4.6: Interpretation

When analyzing IR spectra, there are a few things to remember: 

1. You are looking to determine what functional groups are a part of a molecule. This is not a method for complete elucidation of a structure for the molecule. 

2. You do NOT need to analyze every single peak. For example, the fingerprint region (1500 - 600 cm^-1) is a forest of peaks, so this region is often ignored in analysis. 

3. Remember, similar functional groups will have similar frequencies, which also indicates certain bonds will fall in the same region. 

From this, different regions have been determined by previous research. The hydrogen bond region falls from 4000 to 2500 cm^-1. This is the area you will find all of your O-H, N-H, and C-H bonds that typically appear in organic molecules. The next region is the triple bond region (2500 - 2000 cm^-1), where the C≡C and C≡N bonds commonly found in organic molecules will absorb. The triple bond region leads into the double bond region (2000 - 1500 cm^-1). Here you will find the C=C, C=O, and C=N bonds. Finally, the fingerprint region is 1500 - 600 cm^-1, where all the single bonds will be found with the exception of some of the bonds to hydrogen that are found in the hydrogen bond region. Below is an image that summarizes what was just described. It is very helpful to have an idea of where these regions are when interpreting an IR spectrum, even with the data table in hand. 

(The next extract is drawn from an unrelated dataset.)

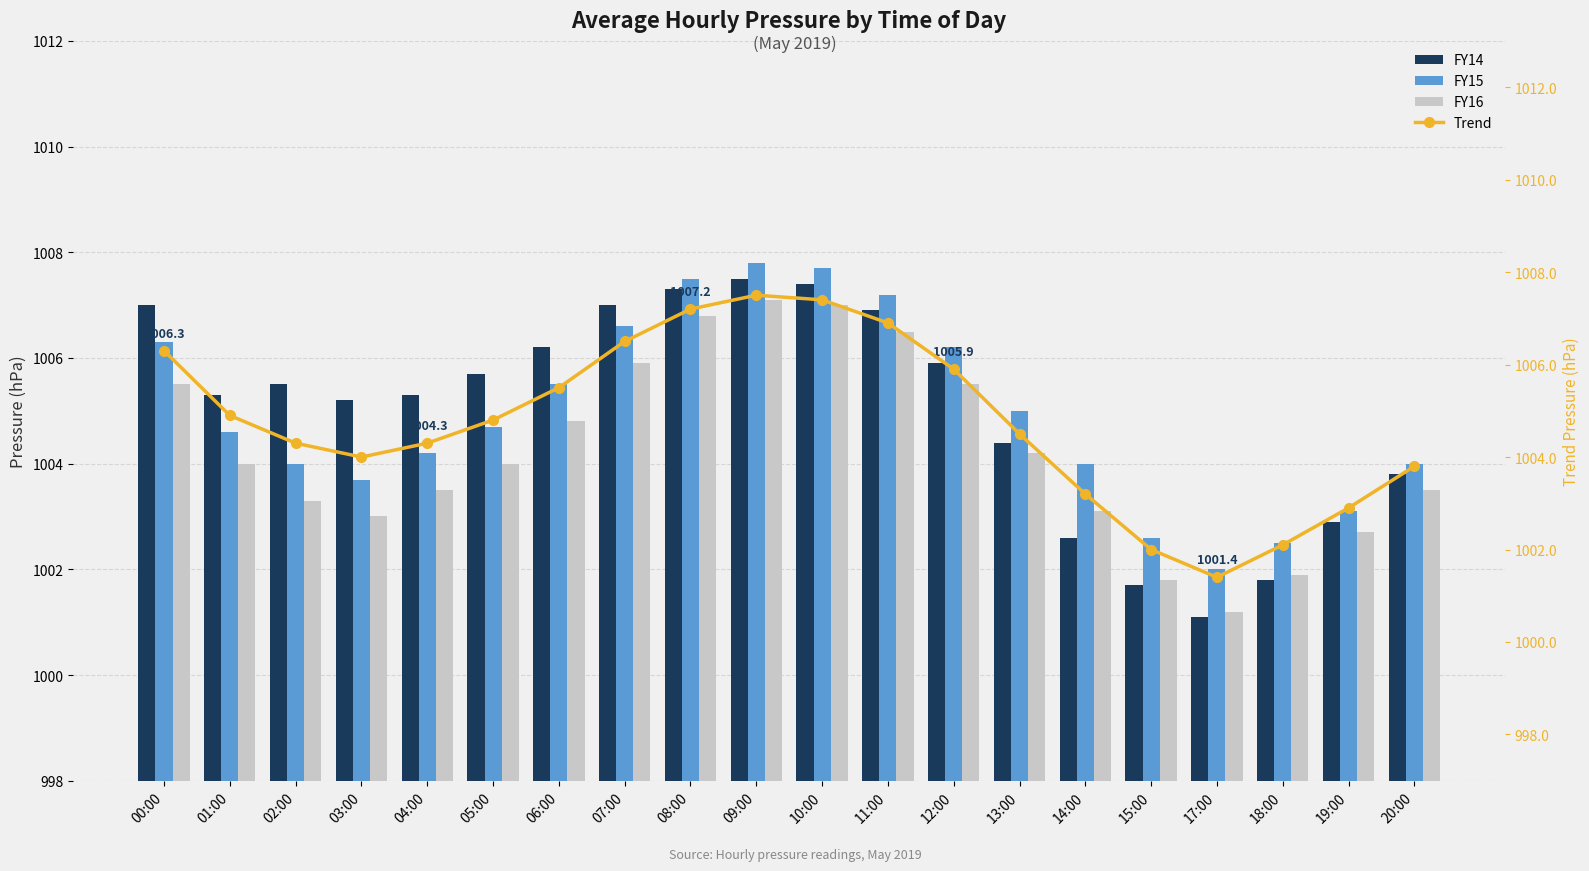

How many groups of bars are there?

20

In alkanes, which have very few bands, each band in the spectrum can be assigned:

• Let's take a deeper look at pentane. Since most organic compounds have these features, these C-H vibrations are usually not noted when interpreting a routine IR spectrum, which appear at 2873 - 2958 cm^-1 in this spectrum. Note that the change in dipole moment with respect to distance for the C-H stretching is greater than that for others shown, which is why the C-H stretch band is the more intense. The peak at 1460 cm^-1, is due to C-H scissoring. 1379 cm^-1 is a methyl rock. The C-H scissoring and methyl rock an often get lost in the fingerprint region when looking at more complex molecules. Since so many molecules with have similar peaks to an alkane, we can consider these our baseline. Therefore, the regions that will be of interest will be the hydrogen bond region, triple bond region, and double bond region when determining what functional groups are present or if there are other characteristic functional groups present. 

  

  In spectrum of 1-hexene, a terminal alkene, is shown below. Here will will look for differences compared to pentane. For alkenes, there will be a Csp²-H peak in the hydrogen bond region (if there are hydrogens attached to the double bond carbons as in this case) and the C=C bond. For 1-hexene, the Csp²-H peak is at 3079 cm^-1 and the C=C bond is at 1642 cm-1. At 992 cm^-1 and 907 cm^-1, there are peaks due to the =C-H bend, but often get lost in the fingerprint region, so will not be a notable peak. 

The spectrum of 1-hexyne, a terminal alkyne, is shown below. The notable peaks for the alkyne are the peak greater than 3000 cm^-1 and the peak in the triple bond region. In 1-hexyne, there is a peak at 3309 cm^-1, which is due to the Csp-H bond. The other peak of note is at 2118 cm^-1 for the C≡C. We can ignore the peaks at 2873 cm^-1 to 2959 cm^-1 because these are your Csp³-H bonds, which are in so many organic molecules that they are not distinctive to the triple bond. This goes for the fingerprint region peaks as well. 

Here, we have looked at hydrocarbons, but these are not the only functional groups to consider in organic molecules. In the next section, the focus will be on functional groups containing a heteroatom.